I could see a problem developing. It is relatively easy to discover the revenue, but what was the dollar amount of the investment that created that revenue? One idea for getting the expense number is to eliminate any expense that did not directly contribute to generating the revenue. This is often referred to as overhead or indirect cost. For example, the cost of a building does not directly contribute to making revenue, so it is an indirect cost. Does that mean it is part of the investment or not? This can quickly turn into an interesting discussion.

Or, you can make the case that all expenses are part of the investment. I have found that it does not make much difference as long as you know where the numbers come from, and they are consistent.
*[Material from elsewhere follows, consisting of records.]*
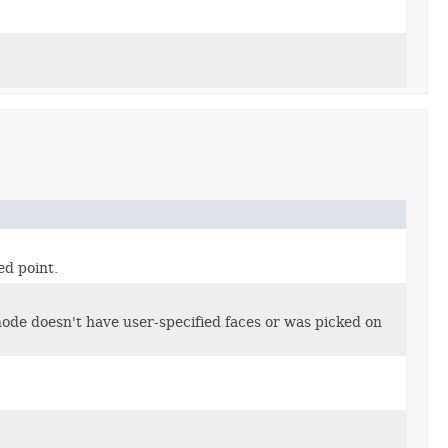
ed point.
de doesn't have user-specified faces or was picked on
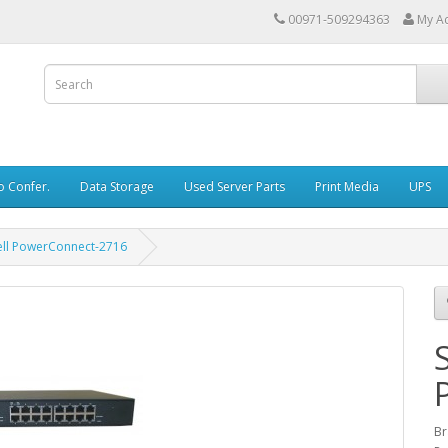
00971-509294363
My A
o Confer.
Data Storage
Used Server Parts
Print Media
UPS
ell PowerConnect-2716
Br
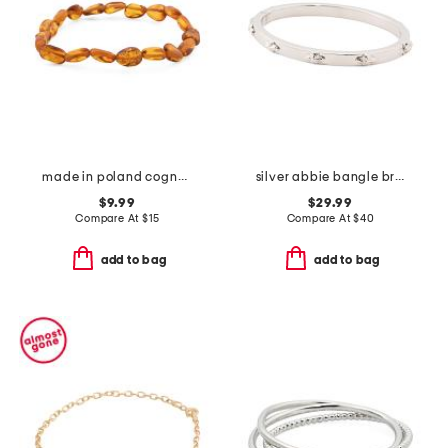
made in poland cognac amber stretch bracelet
silver abbie bangle bracelet
$9.99
$29.99
Compare At
$
15
Compare At
$
40
add to bag
add to bag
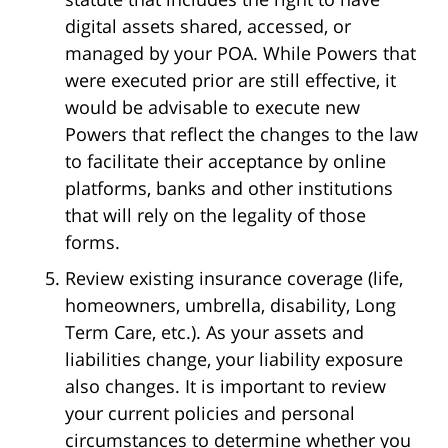
digital assets shared, accessed, or
managed by your POA. While Powers that
were executed prior are still effective, it
would be advisable to execute new
Powers that reflect the changes to the law
to facilitate their acceptance by online
platforms, banks and other institutions
that will rely on the legality of those
forms.
Review existing insurance coverage (life,
homeowners, umbrella, disability, Long
Term Care, etc.). As your assets and
liabilities change, your liability exposure
also changes. It is important to review
your current policies and personal
circumstances to determine whether you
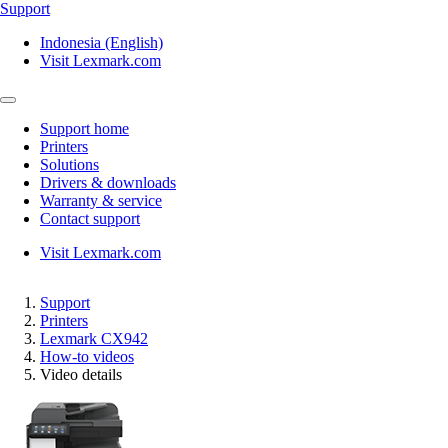
Support
Indonesia (English)
Visit Lexmark.com
Support home
Printers
Solutions
Drivers & downloads
Warranty & service
Contact support
Visit Lexmark.com
Support
Printers
Lexmark CX942
How-to videos
Video details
But getting back to ROI. Once you get a clean number for the investment, the formula is ROI = (earnings – investment) / investment. Return on investment is, by definition the gain from the investment minus the cost of that investment and then divided by the cost of that investment. I have found that the number, by itself, is not very meaningful. I can play with the numbers and create any result you want. The best we can do is create a trend using an ROI measure and see if we are doing better. So is it a good metric or not? I think the trend can be a good indicator.

By “trend”, I mean calculating the ROI every month or quarter to see if it is going up or down. As long as the definition of the numbers is consistent you can develop a trend. I like to use a rolling average over a span of two years.

The exercise to determine expenses is also a good exercise. Remember that expense category we called overhead? Overhead describes all of the costs a business incurs that do not directly produce output. Overhead would be office rent, liability insurance, membership fees, firm vehicles, business taxes, office equipment and most administrative costs. Well, another good indicator is the percentage of total expenses that is overhead. You would want to keep this low and make sure that the trend is not going up. The tricky part is to agree to what you consider to be overhead. As long as you keep your definitions consistent you can create a good trend for this number.

One of the keys to all of this is a good financial system that can keep track of expense and revenue categories. Once you have that you can drop those numbers into a “bucket”, like overhead. I pull numbers from the financial system into an Excel spreadsheet and calculate any of the metrics I want. What metrics do you like?